PASSAGE PROVIDED
Matara is a busy, booming and sprawling commercial town. Matara's main attractions are its ramparts, Dutch architecture, a well-preserved fort and its street life.
- Parewi Dewa (Rock in Water) or Parewi Dipa temple is a relatively modern Buddhist temple on Pigeon Island (a small offshore island) in front of the city. It is reached by an elegant cable-stayed footbridge, which was erected in 2008 (replacing an earlier bridge, which was washed away in the 2004 tsunami). The temple is set in attractive gardens and houses numerous statues of the Buddha and a replica of the alleged footprint found on Adam's Peak. Matara is a Buddhist stronghold in the island with a Buddhist population of 110,335 persons (95.28%) in Matara DS division according to 2012 census.
- Weragampita Rajamaha Viharaya Temple
- Matara Bodhiya, a Buddhist temple, which is the site of a sacred fig tree.
- Matara fort/ramparts: The Matara fort was built in 1560 by the Portuguese and was substantially rebuilt by the Dutch in 1640, following the capture of Galle. The fort, which consists of a large stone rampart, occupies the promontory, which separates the Niwala River lagoon and the ocean. The defense wall with merlons and a bartizan is well-preserved.
- Dutch Reformed Church, Matara was constructed within Matara fort by the Dutch in 1706. It was extensively remodelled in 1767, following the recapture of the fort in 1762.
- Star Fort is on the western or landward side of the Nawali River. The fort was constructed by the Dutch following the Matara rebellion in 1761, to protect the main fort from attacks originating from the river. Construction of the unique star-shaped fort was completed in 1765.
- Old Nupe Market was constructed in 1784 by the Dutch, about 3.2 km from Matara fort.
- St Mary's Church is on Beach Road. The date on the doorway (1769) refers to the reconstruction following the 1762 Matara Rebellion. But Roman Catholic population in Matara DS division is only 469 persons(0.4%)according to 2012 census.

==Surroundings==
- Weherehena Temple in the east of Matara which was built in 1909 and renovated in 1990 is famous for its wall paintings and its tall Buddha statue.
- Dikwella, 22 km (14 mi) east of Matara is noted for Sri Lanka's largest seated Buddha statue, which is 50 metres (160 ft) tall and can be visited in Wewurukannalla Viharaya Temple.

==Education==

===Universities===
- Open University of Sri Lanka (regional centre)
- Sri Lanka Institute of Information Technology (regional centre)
- University College of Matara
- University of Ruhuna

===Schools===
- Matara Janadhipathi Vidyalaya, established in 1814
- Mahamaya Girls' School established in 1932
- Mahinda Rajapaksa School, established in 2013
- Matara Central College, established in 1932
- Rahula College, established in 1923
- St. Mary's Convent established in 1908
- St. Servatius College, established in 1897
- St. Thomas' College, established in 1844
- St. Thomas' Girls' High School established in 1898
- Shariputhara College, established in 1927
- Sujatha Vidyalaya, established in 1929
- Palatuwa Gunarathana Central College, established in 1926
- Anura College, established in 1955
- Buddhist College, established in 2006
- Elite International School, established in 2025
- Leeds International School, established in 2000

==Economy and infrastructure==

=== Transport ===

====Rail====

The Matara railway station, was the terminus of Sri Lanka Railways' Coastal Line, until an extension to Beliatta was opened in April 2019.

====Road====
Matara is a major transport hub in the country. It is served by the A2 highway, which runs through the city. It is also the southern terminus of stage 2 of the Southern Expressway E01 expressway (Sri Lanka) since March 2014.

==Notable people==
- Chandrasiri Palliyaguru, Sri Lankan academic and writer.

SUPPLIED INFORMATION
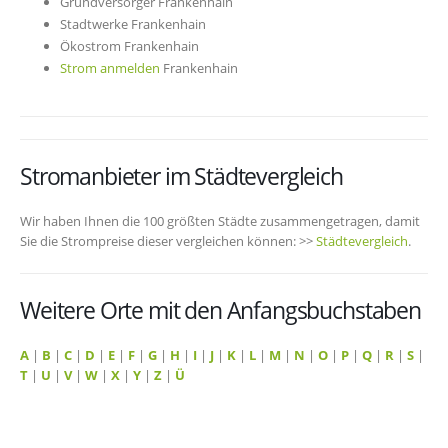
Grundversorger Frankenhain
Stadtwerke Frankenhain
Ökostrom Frankenhain
Strom anmelden
Frankenhain
Stromanbieter im Städtevergleich
Wir haben Ihnen die 100 größten Städte zusammengetragen, damit
Sie die Strompreise dieser vergleichen können: >>
Städtevergleich
.
Weitere Orte mit den Anfangsbuchstaben
A
|
B
|
C
|
D
|
E
|
F
|
G
|
H
|
I
|
J
|
K
|
L
|
M
|
N
|
O
|
P
|
Q
|
R
|
S
|
T
|
U
|
V
|
W
|
X
|
Y
|
Z
|
Ü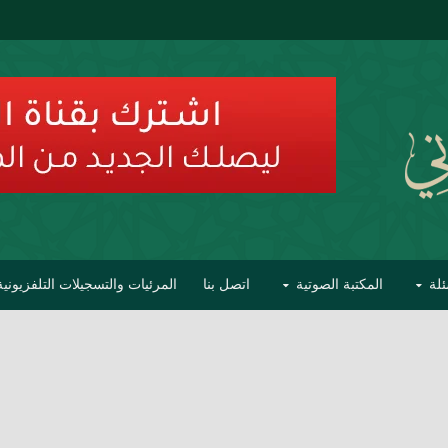
ئلة
المكتبة الصوتية
اتصل بنا
المرئيات والتسجيلات التلفزيونية
ح الأفهام
تحذير مشاهير العلماء من فوضى التبديع والتصنيف
السليماني على مؤاخذات عبدالمالك رمضاني كامل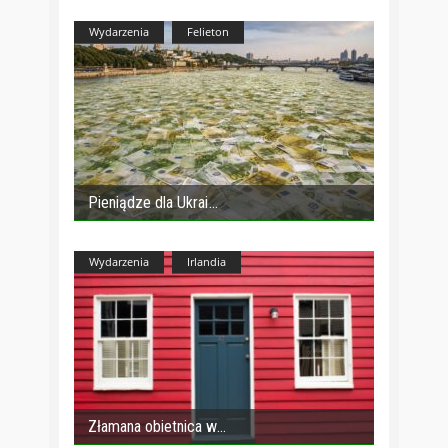
Wydarzenia
Felieton
Pieniądze dla Ukrai
Wydarzenia
Irlandia
Złamana obietnica w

PROBLEM STATEMENT
According to the text about Matara, why did the Dutch build the Star Fort? Answer in one to three sentences.

ANSWER AREA
The Dutch built the Star Fort after the Matara rebellion in 1761 to protect the main fort from attacks coming from the river.